AUGUSTA — Vicki Summers always wanted to write a book about her grandmother, Bella Indianer, a Russian Jewish immigrant who escaped the pogroms in Russia and came to America in 1920.
Summers eventually realized, however, her grandmother’s story was better suited to a play.
The Holocaust and Human Rights Center of Maine hosted that play, “Bella, An Immigrant’s Tale,” at the Michael Klahr Center in Augusta on Sunday afternoon.
Sara Lennon, the center’s marketing and communications director, said Summers reached out to the center just a month ago in April to ask about performing the play.
Lennon said she and Executive Director Tam Huynh were thrilled to welcome Summers to the venue and felt the play would be a great fit.
The play begins with Summers, portraying Bella, preparing a Shabbat dinner. As she describes the meal, she begins to talk about her early life, leading into the biographical play. Throughout the 50 minute performance, Summers balances harrowing, heartbreaking moments, such as being pursued during the pogroms, with lighthearted and humorous portrayals of Bella’s life, such as the first time she met her husband in America.
“That was incredible,” said Huynh after the play. “I felt like I was there.”
Attendant Joyce Grondin said it was fascinating to see the play’s portrayal of the immigrant experience.
“Just the way people had to navigate in the US, not having very good English, and knowing that they’re different, so to speak,” she said.
Summers, who lives in Portland and Cape Cod, took a course in 2017 at the Cape Rep Theatre in Brewster, Massachusetts, that taught actors how to write their own stories and adapt them into plays, which ultimately inspired the play.
“I knew I had to write this play,” she said. “The words fell out of me almost instantly, almost like she channeled me. It was an incredible experience.”
Since writing the play, Summers said she has performed it between 20 and 25 times, and that the audience response so far has been “wonderful.”
She plays about 10 characters overall, with a primary focus on her grandmother. She describes Bella as a “beautiful human being” who persevered with charming optimism despite her life’s many hardships, including being shot in the leg in Russia and nearly dying because the hospital didn’t have antibiotics.
Summers said Bella not only came out of the Russian hospital alive, but with her legs intact. At 50, she had heart failure but managed to live through it.
“She had an amazing way of healing herself,” said Summers. “She would always bring herself back, just with whatever she had, whatever gift that she had to heal, and she just brought so much love and joy to everybody.”
But Bella would often shy away from talking about her past in Russia.
“When I would tell her I wanted to write a book, she’d say ‘Oh, why would you want to write a book about this? It’s so sad and now my life is so happy.’ And I said because it’s important.

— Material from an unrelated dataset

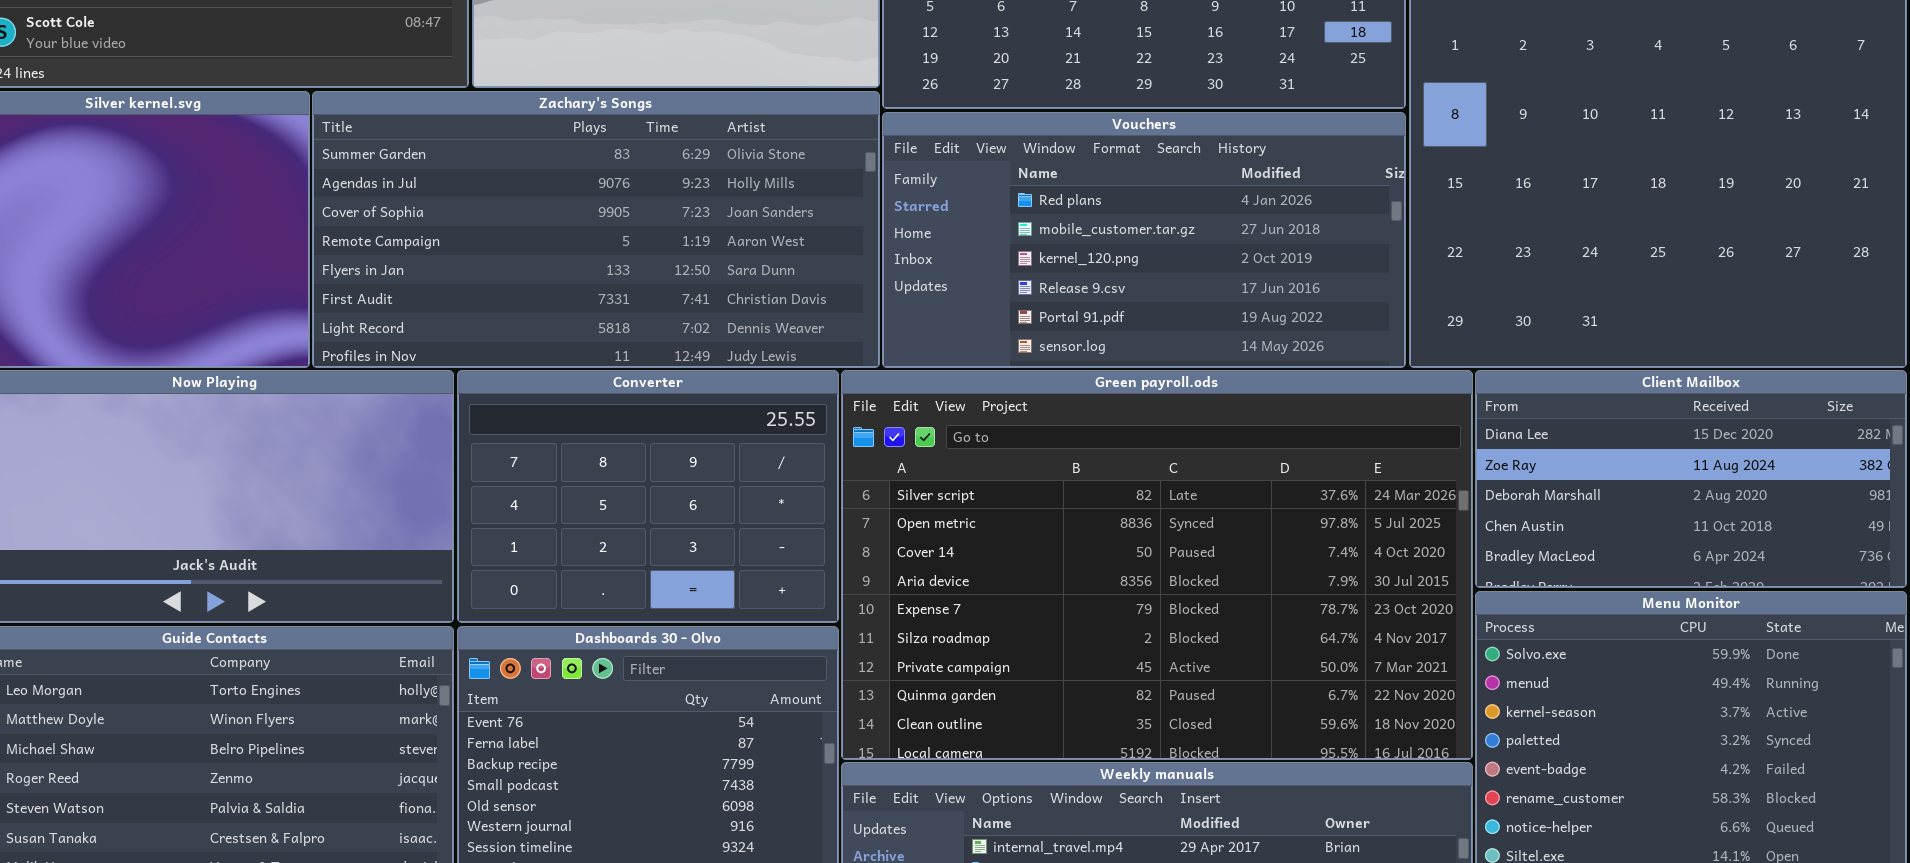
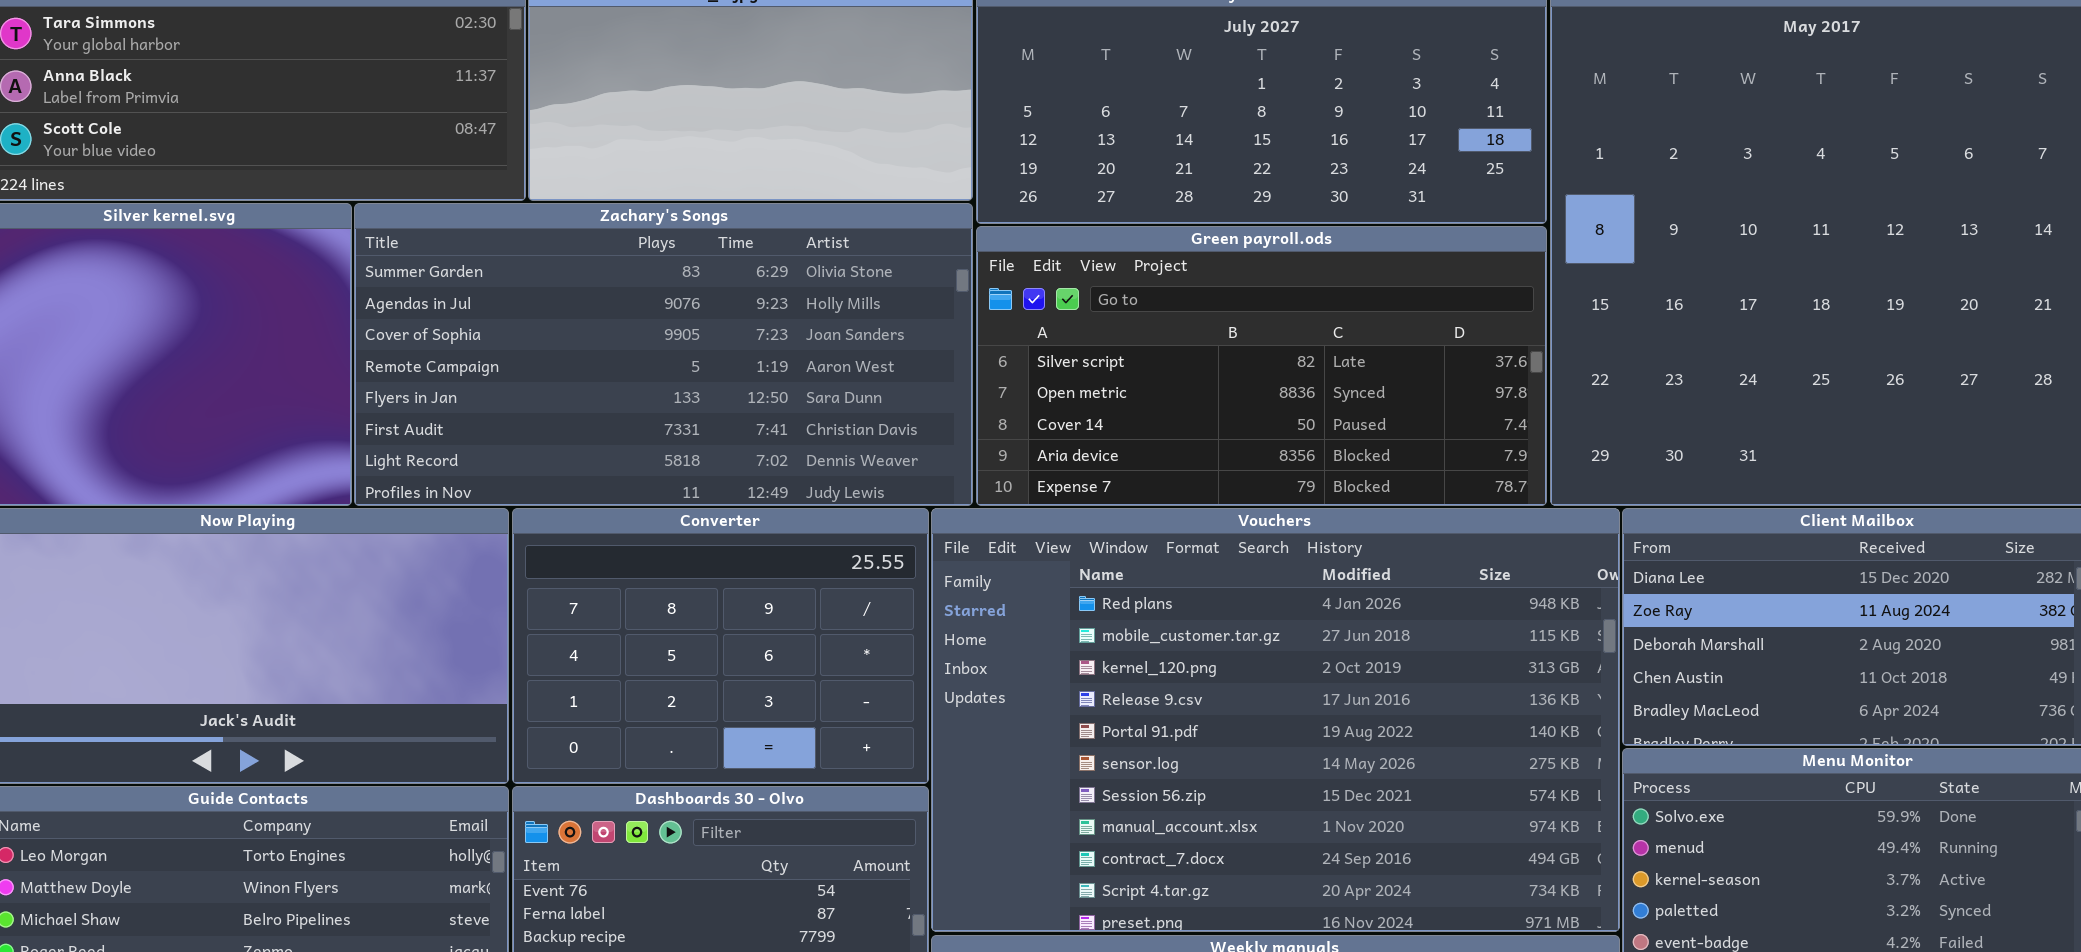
Vouchers: [882,112,1406,368] -> [931,508,1620,932], moved, resized
Green payroll.ods: [841,370,1473,760] -> [976,226,1547,506], moved, resized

It’s an important story,” Summers said.
The actress said she hopes the play inspires people to interview their relatives and to learn more about their family history.
The HHRC asked guests to make a donation to UNICEF to help with efforts in Ukraine in lieu of purchasing tickets. Summers said the current crisis in Ukraine has created a stark parallel with her grandmother’s younger life. After the performance, Huynh shared that they were able to raise $800.
“My grandmother was a child when she went through this,” said Summers. “It’s so eerie, and it hit me recently, how what’s going on in Ukraine right now is almost exactly what my grandmother had to go through a little over 100 years ago, and in the same region, because her village was in what is now current day Ukraine.”
Summers hopes to do more shows in the future and said the experience of playing her grandmother on the stage brings her to life in a way that a book couldn’t accomplish.
“The whole family, everybody adored my grandmother, just adored her,” Summers said. “So how could I not write a play? I think that’s why I never wrote the book, because this was meant to be a play.”